__TASK TO COMPLETE__
The answer is every line of the records that holds the word "Intuitive", copied in full.

EXTRACTED MATERIAL START

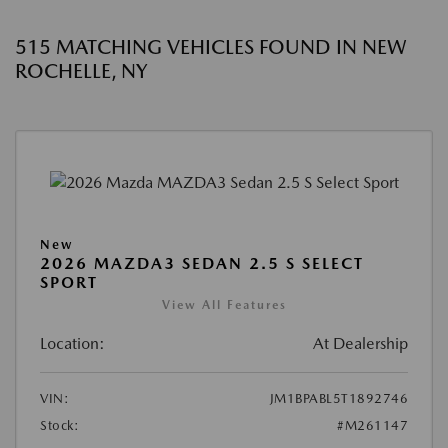
515 MATCHING VEHICLES FOUND IN NEW
ROCHELLE, NY
New
2026 MAZDA3 SEDAN 2.5 S SELECT
SPORT
View All Features
Location:
At Dealership
VIN:
JM1BPABL5T1892746
Stock:
#M261147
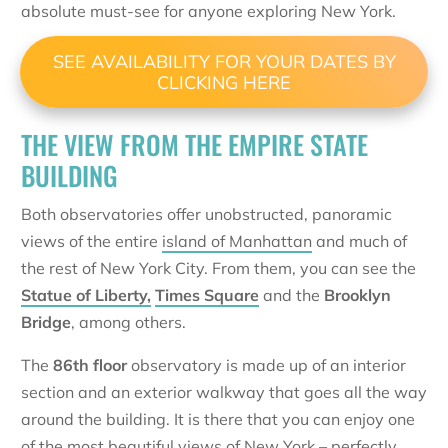
absolute must-see for anyone exploring New York.
SEE AVAILABILITY FOR YOUR DATES BY
CLICKING HERE
THE VIEW FROM THE EMPIRE STATE
BUILDING
Both observatories offer unobstructed, panoramic
views of the entire
island of Manhattan
and much of
the rest of New York City. From them, you can see the
Statue of Liberty,
Times Square
and the
Brooklyn
Bridge
, among others.
The
86th floor
observatory is made up of an interior
section and an exterior walkway that goes all the way
around the building. It is there that you can enjoy one
of the most beautiful views of New York – perfectly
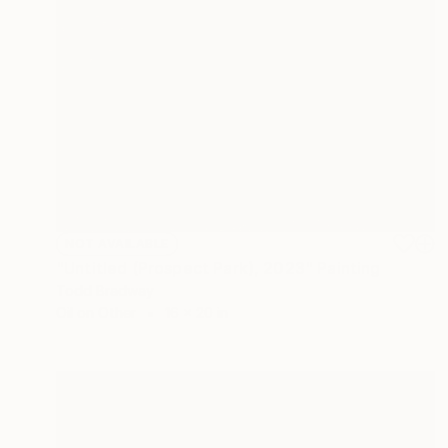
NOT AVAILABLE
"Untitled (Prospect Park), 2023" Painting
Todd Bradway
Oil on Other
16 x 20 in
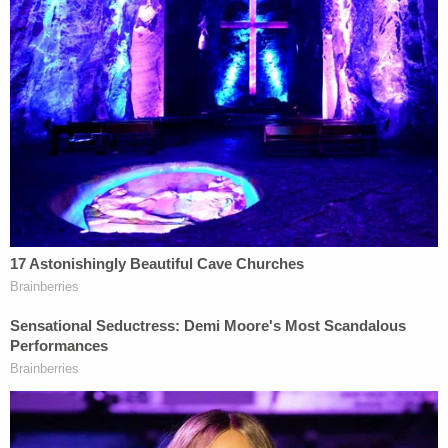
Defense attorneys insisted that the trio tried to
effectuate a citizen's arrest of Arbery, whom they
claimed to have suspected of a burglary at the
construction site of Brunswick, Ga. homeowner
Larry English
. Arbery was spotted in surveillance
footage on English's property in the Satilla Shores
neighborhood, but English testified that it was
"common" and "normal" for the site to attract
onlookers.
For the prosecution, the case was one about
"assumptions and driveway decisions." Assistant
District Attorney
Linda Dunikoski
told the jury that
the men jumped to the wrong conclusions when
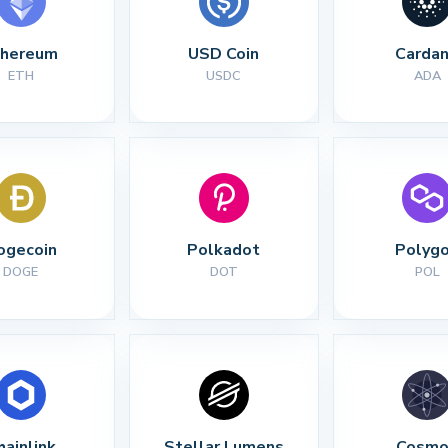
thereum
USD Coin
Carda
ETH
USDC
ADA
ogecoin
Polkadot
Polyg
DOGE
DOT
POL
hainlink
Stellar Lumens
Cosmo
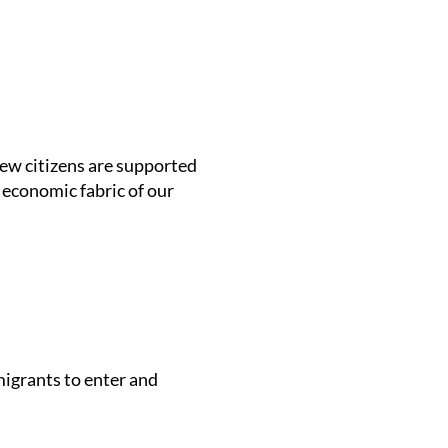
new citizens are supported
d economic fabric of our
migrants to enter and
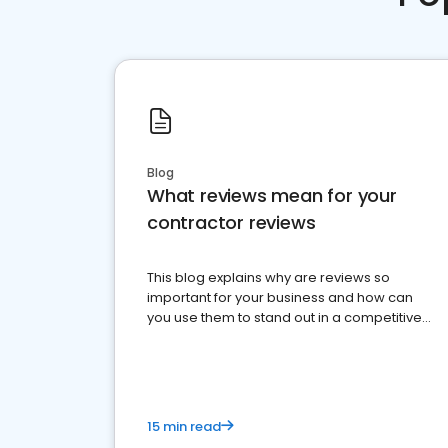
Blog
What reviews mean for your
contractor reviews
This blog explains why are reviews so
important for your business and how can
you use them to stand out in a competitive
market.
15 min read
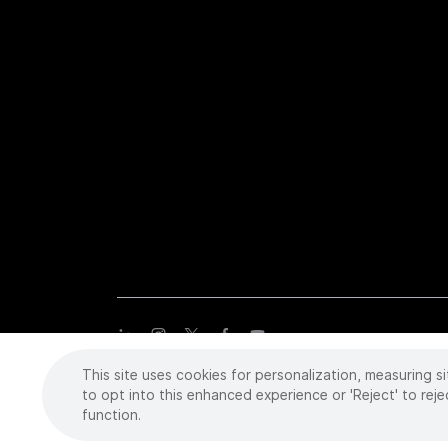
This site uses cookies for personalization, measuring si
Copyright
©
2026 Intuitive Surgical Operations, Inc. All rights
trademarks or registered trademarks of Intuitive Surgical or the
to opt into this enhanced experience or 'Reject' to reje
function.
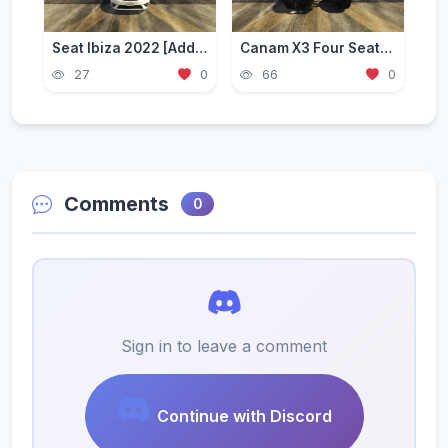
Seat Ibiza 2022 [Add-On]
Canam X3 Four Seater [Add-On / FiveM] 2.0
27
0
66
0
Comments
0
Sign in to leave a comment
Continue with Discord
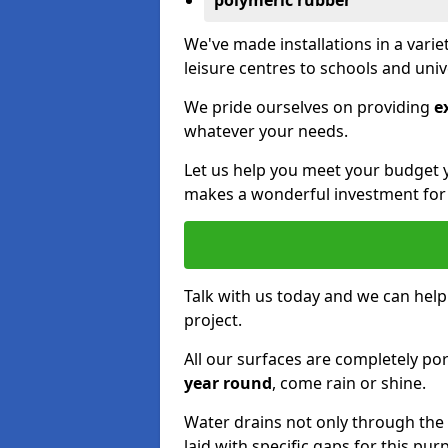
polymeric rubber
We've made installations in a vari
leisure centres to schools and uni
We pride ourselves on providing
e
whatever your needs.
Let us help you meet your budget 
makes a wonderful investment for y
Talk with us today and we can help
project.
All our surfaces are completely p
year round
, come rain or shine.
Water drains not only through the 
laid with specific gaps for this pur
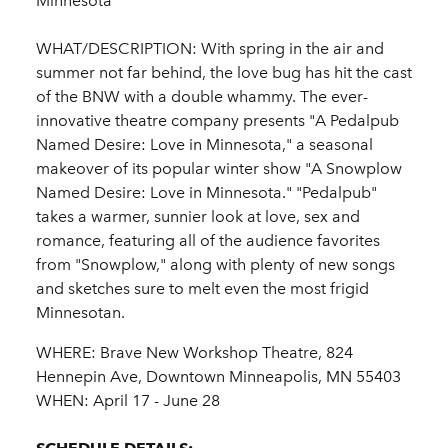
Minnesota"
WHAT/DESCRIPTION: With spring in the air and
summer not far behind, the love bug has hit the cast
of the BNW with a double whammy. The ever-
innovative theatre company presents "A Pedalpub
Named Desire: Love in Minnesota," a seasonal
makeover of its popular winter show "A Snowplow
Named Desire: Love in Minnesota." "Pedalpub"
takes a warmer, sunnier look at love, sex and
romance, featuring all of the audience favorites
from "Snowplow," along with plenty of new songs
and sketches sure to melt even the most frigid
Minnesotan.
WHERE: Brave New Workshop Theatre, 824
Hennepin Ave, Downtown Minneapolis, MN 55403
WHEN: April 17 - June 28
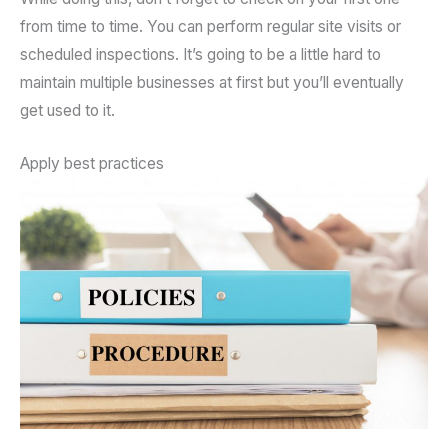
from time to time. You can perform regular site visits or
scheduled inspections. It’s going to be a little hard to
maintain multiple businesses at first but you’ll eventually
get used to it.
Apply best practices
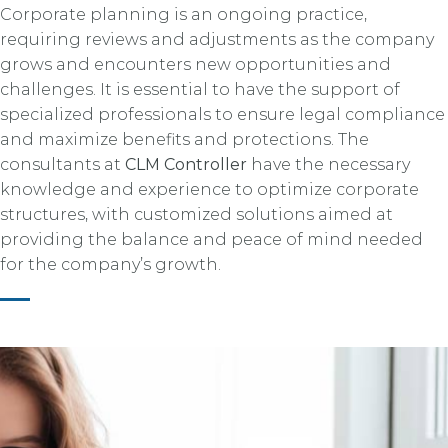
Corporate planning is an ongoing practice,
requiring reviews and adjustments as the company
grows and encounters new opportunities and
challenges. It is essential to have the support of
specialized professionals to ensure legal compliance
and maximize benefits and protections. The
consultants at
CLM Controller
have the necessary
knowledge and experience to optimize corporate
structures, with customized solutions aimed at
providing the balance and peace of mind needed
for the company’s growth.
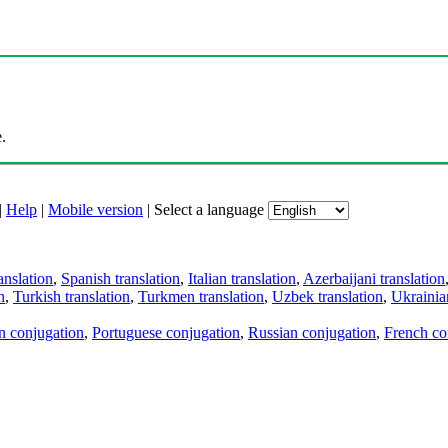
.
|
Help
|
Mobile version
|
Select a language
anslation
,
Spanish translation
,
Italian translation
,
Azerbaijani translation
n
,
Turkish translation
,
Turkmen translation
,
Uzbek translation
,
Ukrainian
an conjugation
,
Portuguese conjugation
,
Russian conjugation
,
French co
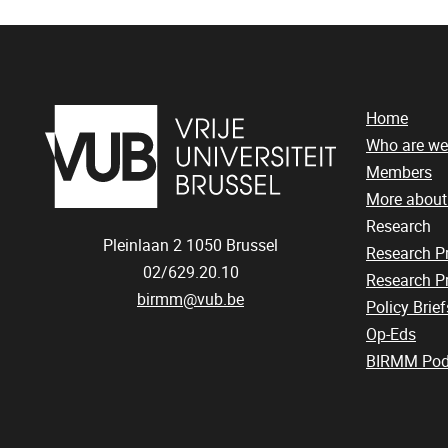
Home
Who are we
Members
More abou
Research
Pleinlaan 2
1050
Brussel
Research 
02/629.20.10
Research Pr
birmm@vub.be
Policy Brief
Op-Eds
BIRMM Pod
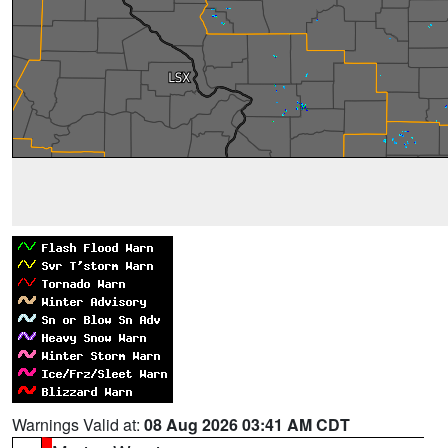
Warnings Valid at:
08 Aug 2026 03:41 AM CDT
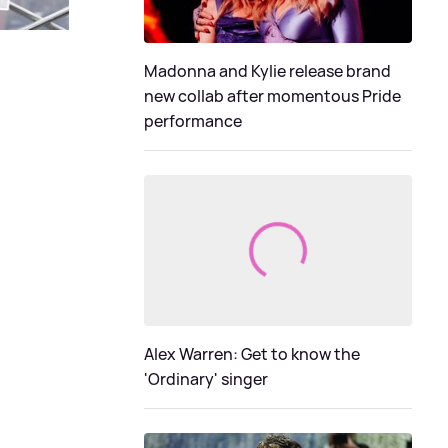
Madonna and Kylie release brand
new collab after momentous Pride
performance
Alex Warren: Get to know the
'Ordinary' singer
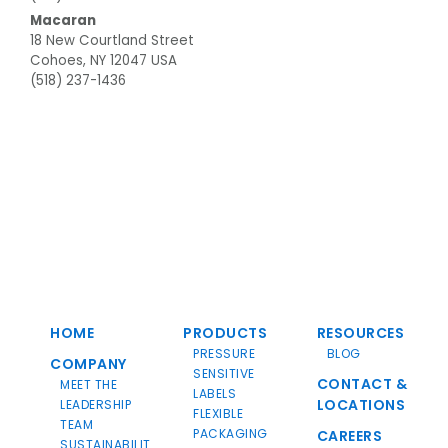
Macaran
18 New Courtland Street
Cohoes, NY 12047 USA
(518) 237-1436
HOME
PRODUCTS
RESOURCES
PRESSURE
BLOG
COMPANY
SENSITIVE
CONTACT &
MEET THE
LABELS
LOCATIONS
LEADERSHIP
FLEXIBLE
TEAM
PACKAGING
CAREERS
SUSTAINABILIT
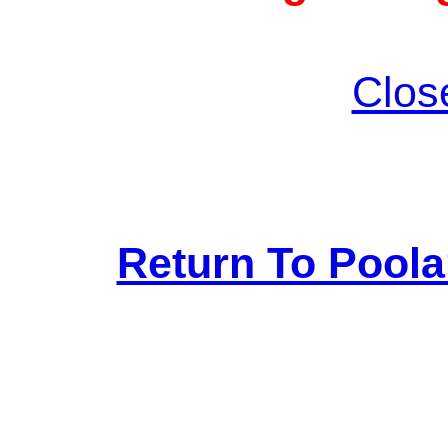
Clos
Return To Pool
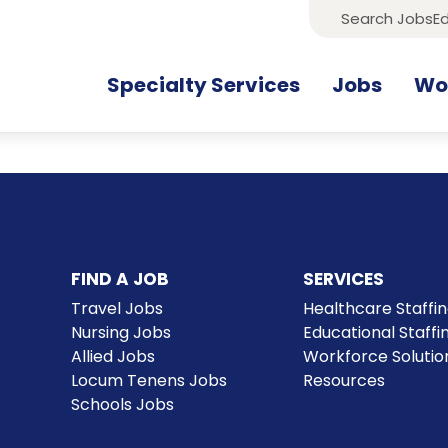
Search Jobs
Ed
Specialty Services
Jobs
Wor
FIND A JOB
SERVICES
Travel Jobs
Healthcare Staffi
Nursing Jobs
Educational Staffi
Allied Jobs
Workforce Solutio
Locum Tenens Jobs
Resources
Schools Jobs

EXTRACTED MATERIAL END

__WORKED SOLUTION__
2026 Intuitive Surgical Operations, Inc. All rights
trademarks or registered trademarks of Intuitive Surgical or the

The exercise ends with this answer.